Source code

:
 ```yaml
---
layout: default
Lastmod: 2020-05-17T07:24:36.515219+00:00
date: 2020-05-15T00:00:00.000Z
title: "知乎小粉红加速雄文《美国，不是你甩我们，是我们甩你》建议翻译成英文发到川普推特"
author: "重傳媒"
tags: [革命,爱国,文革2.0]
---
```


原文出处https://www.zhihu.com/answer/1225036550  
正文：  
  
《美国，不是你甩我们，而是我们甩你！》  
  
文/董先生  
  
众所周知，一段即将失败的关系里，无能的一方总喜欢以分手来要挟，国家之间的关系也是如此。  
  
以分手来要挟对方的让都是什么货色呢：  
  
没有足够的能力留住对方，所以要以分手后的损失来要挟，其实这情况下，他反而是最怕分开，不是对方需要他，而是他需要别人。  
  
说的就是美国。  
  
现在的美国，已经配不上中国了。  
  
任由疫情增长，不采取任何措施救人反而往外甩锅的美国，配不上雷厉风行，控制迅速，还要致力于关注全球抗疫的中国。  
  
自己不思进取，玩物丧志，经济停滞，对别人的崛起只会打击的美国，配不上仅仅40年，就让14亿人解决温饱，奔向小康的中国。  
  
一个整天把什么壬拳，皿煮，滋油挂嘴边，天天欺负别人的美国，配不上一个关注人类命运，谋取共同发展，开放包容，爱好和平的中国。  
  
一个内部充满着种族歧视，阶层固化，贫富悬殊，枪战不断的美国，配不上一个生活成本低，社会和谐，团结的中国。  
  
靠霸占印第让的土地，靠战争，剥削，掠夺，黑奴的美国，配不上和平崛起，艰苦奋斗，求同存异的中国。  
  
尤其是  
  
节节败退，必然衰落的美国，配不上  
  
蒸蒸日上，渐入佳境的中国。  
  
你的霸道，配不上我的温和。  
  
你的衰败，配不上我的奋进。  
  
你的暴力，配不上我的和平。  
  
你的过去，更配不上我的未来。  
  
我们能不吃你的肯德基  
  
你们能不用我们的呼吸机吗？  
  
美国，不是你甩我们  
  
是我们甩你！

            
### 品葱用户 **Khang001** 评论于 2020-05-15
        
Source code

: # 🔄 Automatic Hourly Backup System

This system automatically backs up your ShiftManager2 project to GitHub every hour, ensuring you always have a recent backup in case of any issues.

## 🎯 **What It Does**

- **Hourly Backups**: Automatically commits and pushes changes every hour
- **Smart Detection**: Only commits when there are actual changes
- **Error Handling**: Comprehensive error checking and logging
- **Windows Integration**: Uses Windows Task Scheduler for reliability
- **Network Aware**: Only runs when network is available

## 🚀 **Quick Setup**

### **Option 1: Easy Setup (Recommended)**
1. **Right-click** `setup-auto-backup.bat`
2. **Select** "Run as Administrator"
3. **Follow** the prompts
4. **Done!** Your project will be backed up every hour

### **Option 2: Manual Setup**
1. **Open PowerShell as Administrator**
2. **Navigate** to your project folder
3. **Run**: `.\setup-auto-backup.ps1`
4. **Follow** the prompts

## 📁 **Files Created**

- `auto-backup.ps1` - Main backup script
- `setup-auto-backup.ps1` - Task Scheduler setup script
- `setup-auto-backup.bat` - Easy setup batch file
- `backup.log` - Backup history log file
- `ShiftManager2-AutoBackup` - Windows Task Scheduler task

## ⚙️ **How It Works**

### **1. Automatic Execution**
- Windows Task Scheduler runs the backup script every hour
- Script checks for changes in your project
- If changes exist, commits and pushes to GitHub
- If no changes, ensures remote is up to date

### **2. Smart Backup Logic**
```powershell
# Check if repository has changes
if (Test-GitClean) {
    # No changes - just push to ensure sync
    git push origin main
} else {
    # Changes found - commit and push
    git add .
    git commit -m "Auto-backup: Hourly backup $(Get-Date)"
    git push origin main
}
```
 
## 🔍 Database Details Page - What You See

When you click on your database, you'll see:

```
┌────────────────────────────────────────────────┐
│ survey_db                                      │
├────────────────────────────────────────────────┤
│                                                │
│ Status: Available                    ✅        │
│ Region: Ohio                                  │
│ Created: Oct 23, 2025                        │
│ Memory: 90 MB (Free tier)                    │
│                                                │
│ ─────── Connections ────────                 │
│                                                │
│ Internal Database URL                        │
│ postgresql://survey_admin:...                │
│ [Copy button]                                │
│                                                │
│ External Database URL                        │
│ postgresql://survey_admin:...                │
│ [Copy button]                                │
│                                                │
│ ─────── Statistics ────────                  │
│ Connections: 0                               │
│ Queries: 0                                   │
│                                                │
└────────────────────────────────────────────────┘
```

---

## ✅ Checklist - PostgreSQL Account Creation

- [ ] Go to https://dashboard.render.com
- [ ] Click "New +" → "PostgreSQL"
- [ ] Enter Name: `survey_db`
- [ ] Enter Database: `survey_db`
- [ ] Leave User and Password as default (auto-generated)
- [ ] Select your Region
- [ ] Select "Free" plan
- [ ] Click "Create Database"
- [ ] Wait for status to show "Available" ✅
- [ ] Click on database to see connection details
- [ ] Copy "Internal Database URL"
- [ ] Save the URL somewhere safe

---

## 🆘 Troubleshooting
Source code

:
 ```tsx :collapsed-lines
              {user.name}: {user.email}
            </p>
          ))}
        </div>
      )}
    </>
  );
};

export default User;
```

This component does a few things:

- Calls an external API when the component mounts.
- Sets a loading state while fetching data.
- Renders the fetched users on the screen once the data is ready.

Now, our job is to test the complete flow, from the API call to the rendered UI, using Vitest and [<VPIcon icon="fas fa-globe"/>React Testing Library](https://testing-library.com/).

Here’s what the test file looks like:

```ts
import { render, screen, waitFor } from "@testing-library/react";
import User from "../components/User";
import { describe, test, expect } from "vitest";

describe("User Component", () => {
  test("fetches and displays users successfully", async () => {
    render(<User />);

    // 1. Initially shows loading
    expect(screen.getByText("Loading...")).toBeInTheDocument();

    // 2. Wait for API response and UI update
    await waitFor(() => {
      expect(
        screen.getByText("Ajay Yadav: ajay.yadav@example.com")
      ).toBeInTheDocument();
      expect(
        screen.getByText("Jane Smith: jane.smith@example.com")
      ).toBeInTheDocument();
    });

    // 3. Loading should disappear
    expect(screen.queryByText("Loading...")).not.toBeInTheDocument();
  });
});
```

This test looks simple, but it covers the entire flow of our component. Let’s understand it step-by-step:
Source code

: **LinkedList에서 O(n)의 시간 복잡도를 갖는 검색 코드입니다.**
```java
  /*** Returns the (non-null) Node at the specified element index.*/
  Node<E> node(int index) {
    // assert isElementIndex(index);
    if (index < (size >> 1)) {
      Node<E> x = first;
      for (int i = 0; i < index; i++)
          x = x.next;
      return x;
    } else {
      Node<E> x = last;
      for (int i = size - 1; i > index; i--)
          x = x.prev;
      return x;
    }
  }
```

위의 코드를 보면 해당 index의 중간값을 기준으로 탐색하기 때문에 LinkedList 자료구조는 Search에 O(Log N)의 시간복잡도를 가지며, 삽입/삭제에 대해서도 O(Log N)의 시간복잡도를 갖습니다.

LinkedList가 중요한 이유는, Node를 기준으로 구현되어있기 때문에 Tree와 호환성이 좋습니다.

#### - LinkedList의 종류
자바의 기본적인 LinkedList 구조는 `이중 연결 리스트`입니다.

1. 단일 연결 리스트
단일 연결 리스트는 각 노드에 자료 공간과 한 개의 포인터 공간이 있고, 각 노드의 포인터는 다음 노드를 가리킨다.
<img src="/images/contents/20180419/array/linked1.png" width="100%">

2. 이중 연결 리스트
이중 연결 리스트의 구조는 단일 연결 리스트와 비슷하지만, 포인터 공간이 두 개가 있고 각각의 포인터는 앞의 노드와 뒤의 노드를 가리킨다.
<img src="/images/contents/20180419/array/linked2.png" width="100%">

*-*-*

=== WORK INSTRUCTIONS ===
Send back each record exactly as it stands.

=== EXPECTED OUTPUT ===
Source code

:
 ```yaml
---
layout: default
Lastmod: 2020-05-17T07:24:36.515219+00:00
date: 2020-05-15T00:00:00.000Z
title: "知乎小粉红加速雄文《美国，不是你甩我们，是我们甩你》建议翻译成英文发到川普推特"
author: "重傳媒"
tags: [革命,爱国,文革2.0]
---
```


原文出处https://www.zhihu.com/answer/1225036550  
正文：  
  
《美国，不是你甩我们，而是我们甩你！》  
  
文/董先生  
  
众所周知，一段即将失败的关系里，无能的一方总喜欢以分手来要挟，国家之间的关系也是如此。  
  
以分手来要挟对方的让都是什么货色呢：  
  
没有足够的能力留住对方，所以要以分手后的损失来要挟，其实这情况下，他反而是最怕分开，不是对方需要他，而是他需要别人。  
  
说的就是美国。  
  
现在的美国，已经配不上中国了。  
  
任由疫情增长，不采取任何措施救人反而往外甩锅的美国，配不上雷厉风行，控制迅速，还要致力于关注全球抗疫的中国。  
  
自己不思进取，玩物丧志，经济停滞，对别人的崛起只会打击的美国，配不上仅仅40年，就让14亿人解决温饱，奔向小康的中国。  
  
一个整天把什么壬拳，皿煮，滋油挂嘴边，天天欺负别人的美国，配不上一个关注人类命运，谋取共同发展，开放包容，爱好和平的中国。  
  
一个内部充满着种族歧视，阶层固化，贫富悬殊，枪战不断的美国，配不上一个生活成本低，社会和谐，团结的中国。  
  
靠霸占印第让的土地，靠战争，剥削，掠夺，黑奴的美国，配不上和平崛起，艰苦奋斗，求同存异的中国。  
  
尤其是  
  
节节败退，必然衰落的美国，配不上  
  
蒸蒸日上，渐入佳境的中国。  
  
你的霸道，配不上我的温和。  
  
你的衰败，配不上我的奋进。  
  
你的暴力，配不上我的和平。  
  
你的过去，更配不上我的未来。  
  
我们能不吃你的肯德基  
  
你们能不用我们的呼吸机吗？  
  
美国，不是你甩我们  
  
是我们甩你！

            
### 品葱用户 **Khang001** 评论于 2020-05-15
        
Source code

: # 🔄 Automatic Hourly Backup System

This system automatically backs up your ShiftManager2 project to GitHub every hour, ensuring you always have a recent backup in case of any issues.

## 🎯 **What It Does**

- **Hourly Backups**: Automatically commits and pushes changes every hour
- **Smart Detection**: Only commits when there are actual changes
- **Error Handling**: Comprehensive error checking and logging
- **Windows Integration**: Uses Windows Task Scheduler for reliability
- **Network Aware**: Only runs when network is available

## 🚀 **Quick Setup**

### **Option 1: Easy Setup (Recommended)**
1. **Right-click** `setup-auto-backup.bat`
2. **Select** "Run as Administrator"
3. **Follow** the prompts
4. **Done!** Your project will be backed up every hour

### **Option 2: Manual Setup**
1. **Open PowerShell as Administrator**
2. **Navigate** to your project folder
3. **Run**: `.\setup-auto-backup.ps1`
4. **Follow** the prompts

## 📁 **Files Created**

- `auto-backup.ps1` - Main backup script
- `setup-auto-backup.ps1` - Task Scheduler setup script
- `setup-auto-backup.bat` - Easy setup batch file
- `backup.log` - Backup history log file
- `ShiftManager2-AutoBackup` - Windows Task Scheduler task

## ⚙️ **How It Works**

### **1. Automatic Execution**
- Windows Task Scheduler runs the backup script every hour
- Script checks for changes in your project
- If changes exist, commits and pushes to GitHub
- If no changes, ensures remote is up to date

### **2. Smart Backup Logic**
```powershell
# Check if repository has changes
if (Test-GitClean) {
    # No changes - just push to ensure sync
    git push origin main
} else {
    # Changes found - commit and push
    git add .
    git commit -m "Auto-backup: Hourly backup $(Get-Date)"
    git push origin main
}
```
 
## 🔍 Database Details Page - What You See

When you click on your database, you'll see:

```
┌────────────────────────────────────────────────┐
│ survey_db                                      │
├────────────────────────────────────────────────┤
│                                                │
│ Status: Available                    ✅        │
│ Region: Ohio                                  │
│ Created: Oct 23, 2025                        │
│ Memory: 90 MB (Free tier)                    │
│                                                │
│ ─────── Connections ────────                 │
│                                                │
│ Internal Database URL                        │
│ postgresql://survey_admin:...                │
│ [Copy button]                                │
│                                                │
│ External Database URL                        │
│ postgresql://survey_admin:...                │
│ [Copy button]                                │
│                                                │
│ ─────── Statistics ────────                  │
│ Connections: 0                               │
│ Queries: 0                                   │
│                                                │
└────────────────────────────────────────────────┘
```

---

## ✅ Checklist - PostgreSQL Account Creation

- [ ] Go to https://dashboard.render.com
- [ ] Click "New +" → "PostgreSQL"
- [ ] Enter Name: `survey_db`
- [ ] Enter Database: `survey_db`
- [ ] Leave User and Password as default (auto-generated)
- [ ] Select your Region
- [ ] Select "Free" plan
- [ ] Click "Create Database"
- [ ] Wait for status to show "Available" ✅
- [ ] Click on database to see connection details
- [ ] Copy "Internal Database URL"
- [ ] Save the URL somewhere safe

---

## 🆘 Troubleshooting
Source code

:
 ```tsx :collapsed-lines
              {user.name}: {user.email}
            </p>
          ))}
        </div>
      )}
    </>
  );
};

export default User;
```

This component does a few things:

- Calls an external API when the component mounts.
- Sets a loading state while fetching data.
- Renders the fetched users on the screen once the data is ready.

Now, our job is to test the complete flow, from the API call to the rendered UI, using Vitest and [<VPIcon icon="fas fa-globe"/>React Testing Library](https://testing-library.com/).

Here’s what the test file looks like:

```ts
import { render, screen, waitFor } from "@testing-library/react";
import User from "../components/User";
import { describe, test, expect } from "vitest";

describe("User Component", () => {
  test("fetches and displays users successfully", async () => {
    render(<User />);

    // 1. Initially shows loading
    expect(screen.getByText("Loading...")).toBeInTheDocument();

    // 2. Wait for API response and UI update
    await waitFor(() => {
      expect(
        screen.getByText("Ajay Yadav: ajay.yadav@example.com")
      ).toBeInTheDocument();
      expect(
        screen.getByText("Jane Smith: jane.smith@example.com")
      ).toBeInTheDocument();
    });

    // 3. Loading should disappear
    expect(screen.queryByText("Loading...")).not.toBeInTheDocument();
  });
});
```

This test looks simple, but it covers the entire flow of our component. Let’s understand it step-by-step:
Source code

: **LinkedList에서 O(n)의 시간 복잡도를 갖는 검색 코드입니다.**
```java
  /*** Returns the (non-null) Node at the specified element index.*/
  Node<E> node(int index) {
    // assert isElementIndex(index);
    if (index < (size >> 1)) {
      Node<E> x = first;
      for (int i = 0; i < index; i++)
          x = x.next;
      return x;
    } else {
      Node<E> x = last;
      for (int i = size - 1; i > index; i--)
          x = x.prev;
      return x;
    }
  }
```

위의 코드를 보면 해당 index의 중간값을 기준으로 탐색하기 때문에 LinkedList 자료구조는 Search에 O(Log N)의 시간복잡도를 가지며, 삽입/삭제에 대해서도 O(Log N)의 시간복잡도를 갖습니다.

LinkedList가 중요한 이유는, Node를 기준으로 구현되어있기 때문에 Tree와 호환성이 좋습니다.

#### - LinkedList의 종류
자바의 기본적인 LinkedList 구조는 `이중 연결 리스트`입니다.

1. 단일 연결 리스트
단일 연결 리스트는 각 노드에 자료 공간과 한 개의 포인터 공간이 있고, 각 노드의 포인터는 다음 노드를 가리킨다.
<img src="/images/contents/20180419/array/linked1.png" width="100%">

2. 이중 연결 리스트
이중 연결 리스트의 구조는 단일 연결 리스트와 비슷하지만, 포인터 공간이 두 개가 있고 각각의 포인터는 앞의 노드와 뒤의 노드를 가리킨다.
<img src="/images/contents/20180419/array/linked2.png" width="100%">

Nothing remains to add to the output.